-- Document section follows --
So I have tried the above code and I am getting the following error:

Error! Failed to insert the file
You have an error in your SQL syntax; check the manual that corresponds to your MySQL server version for the right syntax to use near ''manager_certificate'('certificate')
            VALUES ( '%PDF-1.5\n%ÐÔÅØ\n3 0 ' at line 1

How can I fix this error? Is the problem in my schema? Or the php maybe?

Answer 1

You shouldn't have quotes around your table or field names, only for string data. Try INSERT INTO manager_certificate (certificate) ....

Answer 2

Here is a working sample code for your problem.

<?php 
// CREATE TABLE files (
//     id   INT           AUTO_INCREMENT PRIMARY KEY,
//     mime VARCHAR (255) NOT NULL,
//     data BLOB          NOT NULL
// );
class BlobDemo {

    const DB_HOST = 'localhost';
    const DB_NAME = 'test';
    const DB_USER = 'root';
    const DB_PASSWORD = '';

    /**
     * PDO instance
     * @var PDO 
     */
    private $pdo = null;

    /**
     * Open the database connection
     */
    public function __construct() {
        // open database connection
        $conStr = sprintf("mysql:host=%s;dbname=%s;charset=utf8", self::DB_HOST, self::DB_NAME);

        try {
            $this->pdo = new PDO($conStr, self::DB_USER, self::DB_PASSWORD);
            //for prior PHP 5.3.6
            //$conn->exec("set names utf8");
        } catch (PDOException $e) {
            echo $e->getMessage();
        }
    }

    /**
     * insert blob into the files table
     * @param string $filePath
     * @param string $mime mimetype
     * @return bool
     */
    public function insertBlob($filePath, $mime) {
        $blob = fopen($filePath, 'rb');

        $sql = "INSERT INTO files(mime,data) VALUES(:mime,:data)";
        $stmt = $this->pdo->prepare($sql);

        $stmt->bindParam(':mime', $mime);
        $stmt->bindParam(':data', $blob, PDO::PARAM_LOB);

        return $stmt->execute();
    }

    /**
     * select data from the the files
     * @param int $id
     * @return array contains mime type and BLOB data
     */
    public function selectBlob($id) {

        $sql = "SELECT mime,
                        data
                   FROM files
                  WHERE id = :id;";

        $stmt = $this->pdo->prepare($sql);
        $stmt->execute(array(":id" => $id));
        $stmt->bindColumn(1, $mime);
        $stmt->bindColumn(2, $data, PDO::PARAM_LOB);

        $stmt->fetch(PDO::FETCH_BOUND);

        return array("mime" => $mime,
            "data" => $data);
    }


    /**
     * close the database connection
     */
    public function __destruct() {
        // close the database connection
        $this->pdo = null;
    }

}
$blobObj = new BlobDemo();
if(isset($_POST['submit']))
-- Document section concluded --
-- Material provided follows --
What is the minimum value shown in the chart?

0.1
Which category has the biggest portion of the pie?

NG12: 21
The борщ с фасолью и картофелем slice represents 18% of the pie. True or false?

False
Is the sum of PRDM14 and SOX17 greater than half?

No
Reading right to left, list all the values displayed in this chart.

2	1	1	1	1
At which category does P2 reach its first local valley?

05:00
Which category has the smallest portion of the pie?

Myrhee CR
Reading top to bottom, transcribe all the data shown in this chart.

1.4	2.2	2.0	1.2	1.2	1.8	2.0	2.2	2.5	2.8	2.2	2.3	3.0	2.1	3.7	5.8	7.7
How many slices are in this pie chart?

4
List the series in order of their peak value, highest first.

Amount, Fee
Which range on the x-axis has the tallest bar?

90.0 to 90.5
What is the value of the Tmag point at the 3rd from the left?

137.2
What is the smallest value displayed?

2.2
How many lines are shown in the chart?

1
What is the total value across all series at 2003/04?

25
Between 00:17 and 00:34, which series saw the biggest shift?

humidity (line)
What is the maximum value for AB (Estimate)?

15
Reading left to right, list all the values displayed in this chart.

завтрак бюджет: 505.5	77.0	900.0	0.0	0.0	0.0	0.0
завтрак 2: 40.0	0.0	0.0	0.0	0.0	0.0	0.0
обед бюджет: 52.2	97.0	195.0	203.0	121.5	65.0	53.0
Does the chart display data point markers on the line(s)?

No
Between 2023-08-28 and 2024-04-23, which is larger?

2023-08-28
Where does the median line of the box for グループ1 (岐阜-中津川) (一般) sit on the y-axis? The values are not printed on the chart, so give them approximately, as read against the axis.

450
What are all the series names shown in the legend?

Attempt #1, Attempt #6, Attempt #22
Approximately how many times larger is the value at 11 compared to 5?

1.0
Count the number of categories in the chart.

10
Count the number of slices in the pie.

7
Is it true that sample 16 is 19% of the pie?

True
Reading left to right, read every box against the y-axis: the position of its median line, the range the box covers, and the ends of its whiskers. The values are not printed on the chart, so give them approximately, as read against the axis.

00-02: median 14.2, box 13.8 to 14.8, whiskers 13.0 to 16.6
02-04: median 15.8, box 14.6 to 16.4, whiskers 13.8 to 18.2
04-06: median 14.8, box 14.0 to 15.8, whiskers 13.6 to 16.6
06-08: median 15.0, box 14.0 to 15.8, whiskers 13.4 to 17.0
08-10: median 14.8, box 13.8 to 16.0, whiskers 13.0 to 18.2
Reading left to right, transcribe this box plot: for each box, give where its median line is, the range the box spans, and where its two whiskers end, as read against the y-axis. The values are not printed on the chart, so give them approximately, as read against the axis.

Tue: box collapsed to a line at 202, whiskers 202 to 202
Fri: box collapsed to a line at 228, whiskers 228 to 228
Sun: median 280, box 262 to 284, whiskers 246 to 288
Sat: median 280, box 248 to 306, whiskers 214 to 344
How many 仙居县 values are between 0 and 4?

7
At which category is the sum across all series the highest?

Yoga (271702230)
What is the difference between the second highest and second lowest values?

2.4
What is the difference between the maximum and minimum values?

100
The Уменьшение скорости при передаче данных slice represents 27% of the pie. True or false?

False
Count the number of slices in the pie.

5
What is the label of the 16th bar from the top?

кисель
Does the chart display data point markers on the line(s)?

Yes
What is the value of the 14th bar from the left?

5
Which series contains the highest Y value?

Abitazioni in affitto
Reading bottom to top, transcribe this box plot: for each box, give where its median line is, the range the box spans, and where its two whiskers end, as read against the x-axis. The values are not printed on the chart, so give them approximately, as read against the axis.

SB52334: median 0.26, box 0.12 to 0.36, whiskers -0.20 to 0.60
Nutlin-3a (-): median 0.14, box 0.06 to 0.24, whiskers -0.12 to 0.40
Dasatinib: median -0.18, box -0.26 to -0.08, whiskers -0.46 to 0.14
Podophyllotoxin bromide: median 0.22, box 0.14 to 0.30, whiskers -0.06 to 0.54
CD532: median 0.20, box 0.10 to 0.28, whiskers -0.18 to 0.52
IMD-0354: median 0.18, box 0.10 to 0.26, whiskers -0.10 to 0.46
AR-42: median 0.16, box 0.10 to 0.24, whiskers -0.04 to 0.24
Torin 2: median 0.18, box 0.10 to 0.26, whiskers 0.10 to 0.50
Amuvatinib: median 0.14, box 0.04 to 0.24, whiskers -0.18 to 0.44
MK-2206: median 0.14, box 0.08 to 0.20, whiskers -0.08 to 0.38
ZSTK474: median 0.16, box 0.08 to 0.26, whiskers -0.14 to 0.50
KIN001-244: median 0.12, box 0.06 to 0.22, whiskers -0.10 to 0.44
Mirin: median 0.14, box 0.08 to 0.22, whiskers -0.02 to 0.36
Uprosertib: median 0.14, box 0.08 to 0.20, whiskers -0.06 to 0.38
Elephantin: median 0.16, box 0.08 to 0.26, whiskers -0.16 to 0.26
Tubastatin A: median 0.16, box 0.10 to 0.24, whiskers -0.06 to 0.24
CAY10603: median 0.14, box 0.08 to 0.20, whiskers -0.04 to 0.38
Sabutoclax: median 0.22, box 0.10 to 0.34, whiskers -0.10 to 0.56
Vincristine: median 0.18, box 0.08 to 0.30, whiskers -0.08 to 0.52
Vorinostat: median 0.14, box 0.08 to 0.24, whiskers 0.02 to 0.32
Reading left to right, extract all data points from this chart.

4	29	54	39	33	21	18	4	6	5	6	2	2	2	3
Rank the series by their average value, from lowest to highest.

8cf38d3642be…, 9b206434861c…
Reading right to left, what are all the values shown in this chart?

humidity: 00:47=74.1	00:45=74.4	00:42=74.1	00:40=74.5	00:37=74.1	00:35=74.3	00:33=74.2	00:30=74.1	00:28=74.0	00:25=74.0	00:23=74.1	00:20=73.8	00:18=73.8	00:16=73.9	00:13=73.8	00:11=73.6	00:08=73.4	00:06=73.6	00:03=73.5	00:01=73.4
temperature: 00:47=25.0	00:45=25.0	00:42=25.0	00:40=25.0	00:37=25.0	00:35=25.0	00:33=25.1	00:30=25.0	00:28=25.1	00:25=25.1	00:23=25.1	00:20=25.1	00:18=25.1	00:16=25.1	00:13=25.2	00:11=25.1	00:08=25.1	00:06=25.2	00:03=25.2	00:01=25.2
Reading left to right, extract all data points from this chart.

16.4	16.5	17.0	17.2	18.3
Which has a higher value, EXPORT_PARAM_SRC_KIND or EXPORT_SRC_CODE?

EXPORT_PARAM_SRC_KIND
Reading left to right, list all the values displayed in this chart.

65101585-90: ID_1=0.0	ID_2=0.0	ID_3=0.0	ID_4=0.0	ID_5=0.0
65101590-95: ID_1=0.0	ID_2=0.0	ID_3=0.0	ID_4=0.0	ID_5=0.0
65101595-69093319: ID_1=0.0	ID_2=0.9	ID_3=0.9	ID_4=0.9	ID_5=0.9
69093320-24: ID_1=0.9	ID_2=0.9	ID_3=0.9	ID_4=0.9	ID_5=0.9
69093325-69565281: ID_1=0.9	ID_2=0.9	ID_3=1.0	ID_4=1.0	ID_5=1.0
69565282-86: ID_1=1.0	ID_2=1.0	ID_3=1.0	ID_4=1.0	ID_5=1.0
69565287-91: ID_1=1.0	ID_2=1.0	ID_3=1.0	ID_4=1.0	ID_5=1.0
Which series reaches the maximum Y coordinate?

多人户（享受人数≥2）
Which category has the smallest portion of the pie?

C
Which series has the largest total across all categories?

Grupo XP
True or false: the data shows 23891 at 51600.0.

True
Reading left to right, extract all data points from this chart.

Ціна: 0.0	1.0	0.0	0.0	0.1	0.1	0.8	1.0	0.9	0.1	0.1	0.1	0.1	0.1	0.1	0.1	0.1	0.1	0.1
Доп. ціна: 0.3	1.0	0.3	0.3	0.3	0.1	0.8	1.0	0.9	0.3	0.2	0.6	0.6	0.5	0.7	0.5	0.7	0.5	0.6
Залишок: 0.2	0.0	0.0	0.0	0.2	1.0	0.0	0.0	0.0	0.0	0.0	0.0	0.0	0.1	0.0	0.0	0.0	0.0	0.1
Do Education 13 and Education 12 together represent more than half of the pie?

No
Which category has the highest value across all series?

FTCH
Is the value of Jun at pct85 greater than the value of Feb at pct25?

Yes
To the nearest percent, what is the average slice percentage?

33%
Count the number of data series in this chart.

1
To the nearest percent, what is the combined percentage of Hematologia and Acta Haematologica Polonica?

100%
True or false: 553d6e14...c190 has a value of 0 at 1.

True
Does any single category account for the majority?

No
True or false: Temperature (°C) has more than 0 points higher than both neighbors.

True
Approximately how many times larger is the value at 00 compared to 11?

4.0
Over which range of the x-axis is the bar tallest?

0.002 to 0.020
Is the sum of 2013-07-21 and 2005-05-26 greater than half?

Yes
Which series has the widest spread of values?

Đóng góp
-- Material provided concluded --
What to do >>
1. In the forum thread about the MySQL error, what does the first answer say should not have quotes around them?
2. From the forum thread, copy out the part that starts at the words "Error! Failed to" and stops after the words "manager_certificate (certificate) ....".

Results in order >>
1. Table or field names should not have quotes; quotes are only for string data.

2.
Error! Failed to insert the file
You have an error in your SQL syntax; check the manual that corresponds to your MySQL server version for the right syntax to use near ''manager_certificate'('certificate')
            VALUES ( '%PDF-1.5\n%ÐÔÅØ\n3 0 ' at line 1

How can I fix this error? Is the problem in my schema? Or the php maybe?

Answer 1

You shouldn't have quotes around your table or field names, only for string data. Try INSERT INTO manager_certificate (certificate) ....